## DOCUMENT TEXT:
=== Begin Enclosure ===
Supply chain issues hold back pace of freighter conversions


Boeing wants to turn more used passenger planes into freighters, but supply chain issues could impede those ambitions.


Over the course of the pandemic Boeing has drastically ramped up its freighter conversion programme. Since March 2020 the number of conversion lines it is running globally has jumped from 12 to 22. The majority – 17 of them – are turning out 737 cargo planes, while the other five are working on 767s.


Freighter conversion providers have been running flat out, with bookings extending as far ahead as two years, but this is still not enough to meet the clamour for cargo planes. Passenger traffic has been slower than anticipated to recover, leaving international belly capacity well below pre-Covid levels, particularly on the longhaul sectors from Asia to Europe and the Americas. Meanwhile, e-commerce is fuelling rampant demand for narrowbody freighters.
=== End Enclosure ===
## WHAT TO DO:
• 1. In the article on Boeing's freighter conversions, how many of the company's conversion lines are working on 767s?
• 2. Extend the article on Boeing's freighter conversions, starting after its final sentence about e-commerce and narrowbody freighter demand.

## DATA EXCERPTS:
=== Begin Enclosure ===
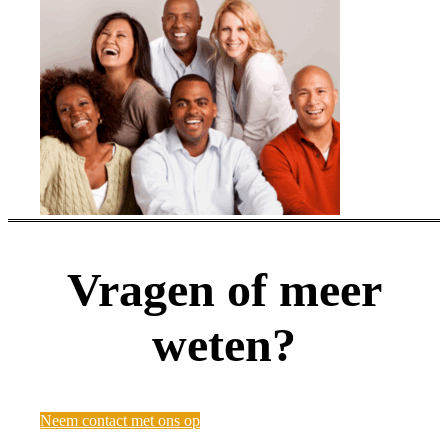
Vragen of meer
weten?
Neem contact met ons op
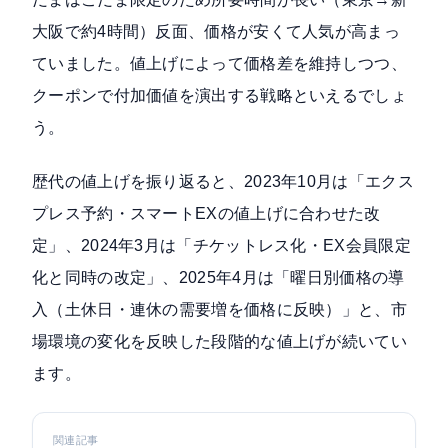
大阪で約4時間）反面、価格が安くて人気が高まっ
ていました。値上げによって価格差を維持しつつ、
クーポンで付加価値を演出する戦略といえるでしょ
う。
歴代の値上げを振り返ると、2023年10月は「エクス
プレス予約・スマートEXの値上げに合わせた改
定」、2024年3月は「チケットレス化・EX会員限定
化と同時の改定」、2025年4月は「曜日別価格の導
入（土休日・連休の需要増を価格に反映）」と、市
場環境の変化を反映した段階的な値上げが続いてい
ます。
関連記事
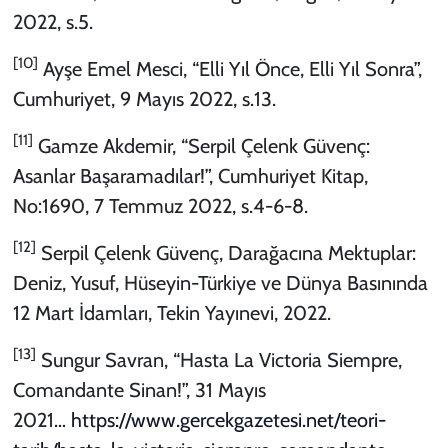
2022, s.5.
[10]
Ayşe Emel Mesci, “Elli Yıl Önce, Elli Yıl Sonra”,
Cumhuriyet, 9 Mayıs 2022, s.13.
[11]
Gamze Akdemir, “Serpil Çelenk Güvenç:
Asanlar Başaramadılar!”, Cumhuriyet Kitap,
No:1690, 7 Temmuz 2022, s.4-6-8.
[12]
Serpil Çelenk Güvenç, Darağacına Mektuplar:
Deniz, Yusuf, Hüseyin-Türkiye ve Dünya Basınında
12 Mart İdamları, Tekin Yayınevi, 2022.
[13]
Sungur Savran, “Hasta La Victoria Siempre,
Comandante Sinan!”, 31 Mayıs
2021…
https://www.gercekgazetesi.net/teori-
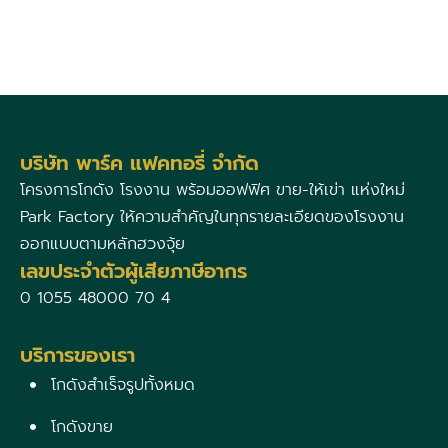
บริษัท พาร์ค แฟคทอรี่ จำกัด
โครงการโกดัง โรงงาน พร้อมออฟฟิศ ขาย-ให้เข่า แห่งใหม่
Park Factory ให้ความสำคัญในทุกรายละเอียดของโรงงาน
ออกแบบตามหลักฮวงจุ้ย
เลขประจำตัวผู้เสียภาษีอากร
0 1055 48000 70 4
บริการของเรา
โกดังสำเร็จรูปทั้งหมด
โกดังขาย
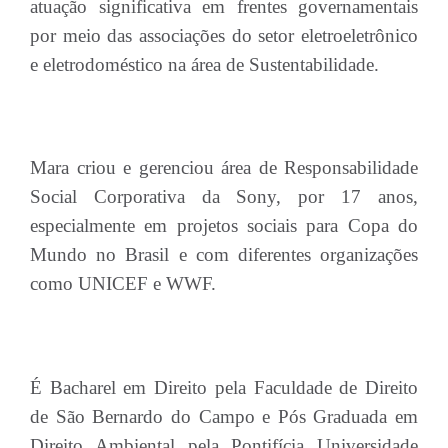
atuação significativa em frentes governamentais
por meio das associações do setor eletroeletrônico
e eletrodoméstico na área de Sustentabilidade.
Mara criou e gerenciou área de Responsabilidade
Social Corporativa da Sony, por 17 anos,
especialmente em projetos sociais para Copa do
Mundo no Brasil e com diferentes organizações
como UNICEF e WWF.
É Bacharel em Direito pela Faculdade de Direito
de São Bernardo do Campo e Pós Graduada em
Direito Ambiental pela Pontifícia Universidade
=== End Enclosure ===
## PER-TASK ANSWERS:
• 1. Five of the 22 lines are working on 767s.

• 2.
Boeing wants to expand its conversion capacity further, said Ted Colbert, the head of the company’s global services division, in an interview with Bloomberg at the Singapore Airshow this week. He pointed to Asia, where he sees strong demand.


Those plans could be hindered by supply chain problems that have plagued conversion outfits in recent months. Wolfgang Schmid, vice-president sales & marketing of EFW-Elbe Flugzeugwerke, noted that there have been problems all the way from raw materials to loss of capacity due to Covid.


“We’re struggling with the supply chain, as [is] everybody,” said Rafi Matalon, vice-president and general manager of marketing of Israel Aerospace Industries.


Parts like sensors and smoke detectors have encountered bottlenecks, reported Bob Convey, vice-president of sales & marketing at Aeronautical Engineers Inc. (AEI). For barriers and loading systems there is a backlog of nine to 10 months.


He said this backlog is not a problem at this point, as AEI’s lines are booked out for two years. “We’re planning for that. Loading systems and barriers are installed at the end of the conversion process,” he added.


Supply chain problems are not confined to conversion providers; the whole aircraft industry has been affected. Plane makers signalled supply chain strains last September, notably shortages of semiconductors and plastics.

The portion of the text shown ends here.